Which means that the only way that Telegram can provide the chats on a new phone (when the user has no access to the old phone) is if they have access to the encryption key and can provide it to the new phone.
From my experience with that: Telegram restored all unecrypted chats when I swapped phones without asking me for any passwort / key. I literally just confirmed my phone number and all my chats / groups / contacts appeared.
She’s pretty hot for a programmer.
And with a name like that she was destined for greatness.
Moxie is the guy
Why don’t we all just truly go FOSS and use matrix?
Because it’s not p2p.
Dude for the first 15s I thought this is porn
its the sauna
How I hate that saunas are associated with porn and sex. It’s not supposed to be sexual and more importantly it’s an awful, just terrible place to have sex
That’s absurd coming from the founder of a FOSS messaging app who actively decided not to let Signal federate and rejected any other open source Signal client. Not only that, even now you can’t truly use Signal’s new “username” feature. If any of the recipients have your number stored in their phonebook, irrespective of whether you know them or not, the username goes for a toss. This was/is the problem with Telegram’s username feature. Signal knew this and still decided to go ahead with it. Not to mention never doing anything about completely removing the phone number from the account after its creation. This has been, by design, a privacy and hence safety threat, and even after the username feature was implemented, this not getting implemented is very concerning.
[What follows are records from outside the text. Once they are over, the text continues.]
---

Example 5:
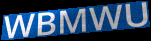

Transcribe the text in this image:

WBMWU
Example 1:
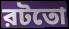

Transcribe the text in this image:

রটতো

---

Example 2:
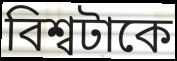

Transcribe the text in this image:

বিশ্বটাকে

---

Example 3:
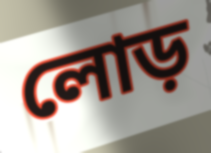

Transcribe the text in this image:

লোড়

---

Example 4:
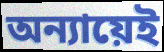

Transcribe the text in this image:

অন্যায়েই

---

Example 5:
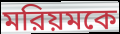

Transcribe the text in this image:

মরিয়মকে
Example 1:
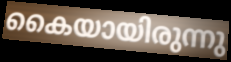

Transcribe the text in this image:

കൈയായിരുന്നു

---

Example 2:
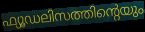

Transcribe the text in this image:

ഫ്യൂഡലിസത്തിന്റെയും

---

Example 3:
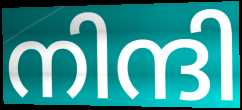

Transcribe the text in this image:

നിന്ദി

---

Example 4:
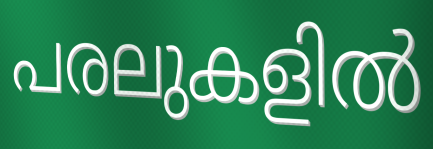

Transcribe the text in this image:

പരലുകളിൽ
I’m sorry your free messaging app isn’t perfect. /s
And I always assumed that nicknames was just as much to prevent screenshots from becoming a liability.
you can’t truly use Signal’s new “username” feature. If any of the recipients have your number stored in their phonebook, irrespective of whether you know them or not, the username goes for a toss.
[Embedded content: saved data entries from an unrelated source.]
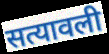
सत्यावली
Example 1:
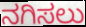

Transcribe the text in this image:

ನಗಿಸಲು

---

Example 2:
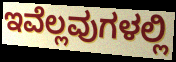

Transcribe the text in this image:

ಇವೆಲ್ಲವುಗಳಲ್ಲಿ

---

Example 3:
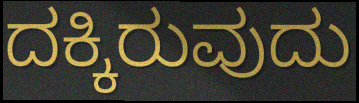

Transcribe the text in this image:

ದಕ್ಕಿರುವುದು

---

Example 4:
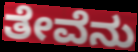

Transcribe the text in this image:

ತೇವೆನು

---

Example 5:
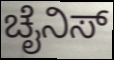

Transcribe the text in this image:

ಚೈನಿಸ್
Hm. I haven’t interacted with a new Signal user in a while… but I do see in settings two knobs: “who can see my phone number” and “who can find me with my phone number”. Both of these settings can be set to “nobody”.
I’m guessing if I set “who can find me with my phone number” to “nobody”, then even if someone has my phone number in their contacts, they wouldn’t know I’m a Signal user?
Don’t forget not allowing you to sync historical messages between your phone and PC. Apparently somehow that’s just too complicated.
Its not about being complicated, its about dumping the whole chat history with just a few seconds of physical acceas to the device.
LEA has used this method with messangers like Whatsapp for years to quicly exfiltrade the data from a victims phone to other software.
There’s a pin. Just require the pin.
The Pin is not designed and used for such an authentication. Also can be changed at any time:
How do I manage or change my PIN?
On your phone, go to Signal Settings > Account > Change your PIN
What are you talking about?
I literally installed Signal on my Linux laptop yesterday and it automatically downloaded all my messages from my phone.
Last time I did that, it would only sync new messages
they definately installed signal and fucked afterward
Unlike Signal, Telegram is successful in getting people to move away from Meta’s Whatsapp.
What is a Moxie Marlinspike?
Signal is also not private
The onus is on you to back up that claim
Look for other comments in this thread that back up this well-known fact.